• _EXERCISE DATA_:
* * *

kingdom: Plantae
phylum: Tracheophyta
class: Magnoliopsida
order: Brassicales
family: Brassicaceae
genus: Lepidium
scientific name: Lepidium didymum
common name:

* * *

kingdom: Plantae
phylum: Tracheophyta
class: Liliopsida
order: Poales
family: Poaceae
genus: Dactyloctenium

* * *

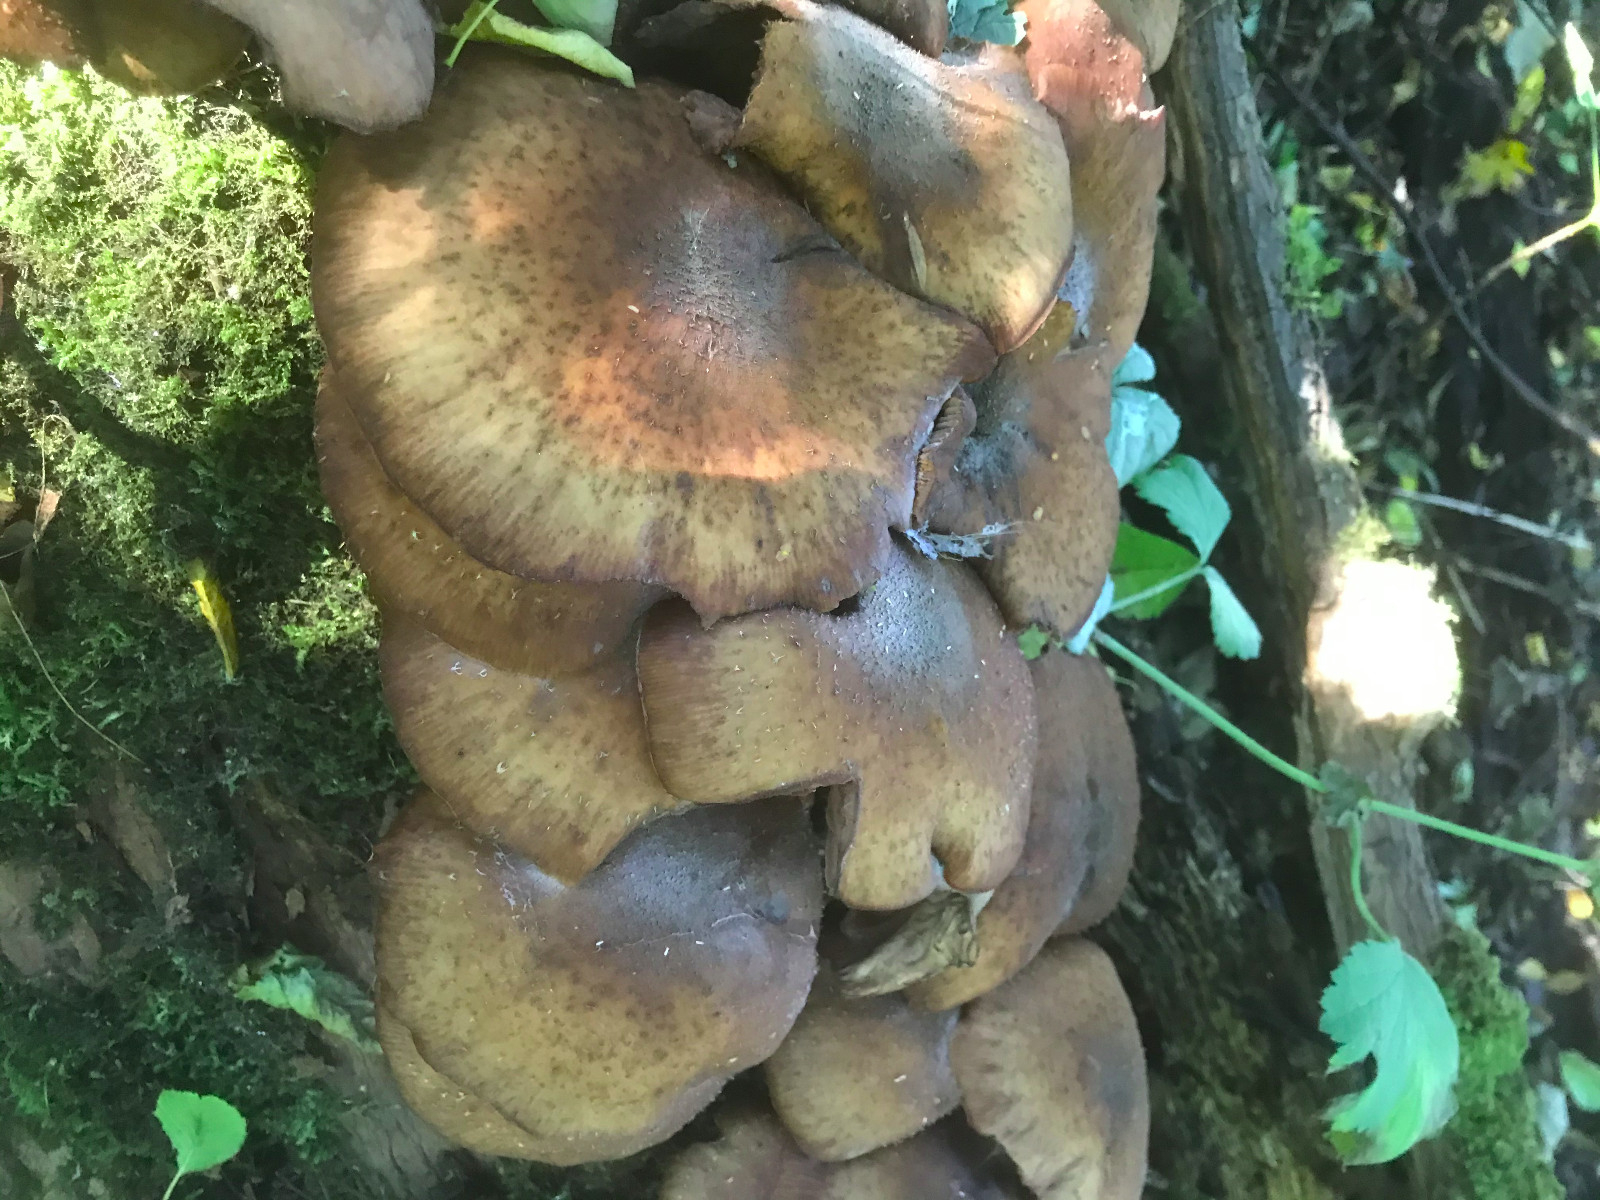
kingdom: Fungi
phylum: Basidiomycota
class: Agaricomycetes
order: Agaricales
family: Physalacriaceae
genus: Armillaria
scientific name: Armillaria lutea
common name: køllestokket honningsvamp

* * *

• _PROBLEM TO SOLVE_:
In the records, change "common name" to "vernacular name" and leave everything else as it is. Give only the lines starting with the line with "kingdom: Fungi" and going on through the line with "common name: køllestokket honningsvamp".

• _EXERCISE ANSWER_:
kingdom: Fungi
phylum: Basidiomycota
class: Agaricomycetes
order: Agaricales
family: Physalacriaceae
genus: Armillaria
scientific name: Armillaria lutea
vernacular name: køllestokket honningsvamp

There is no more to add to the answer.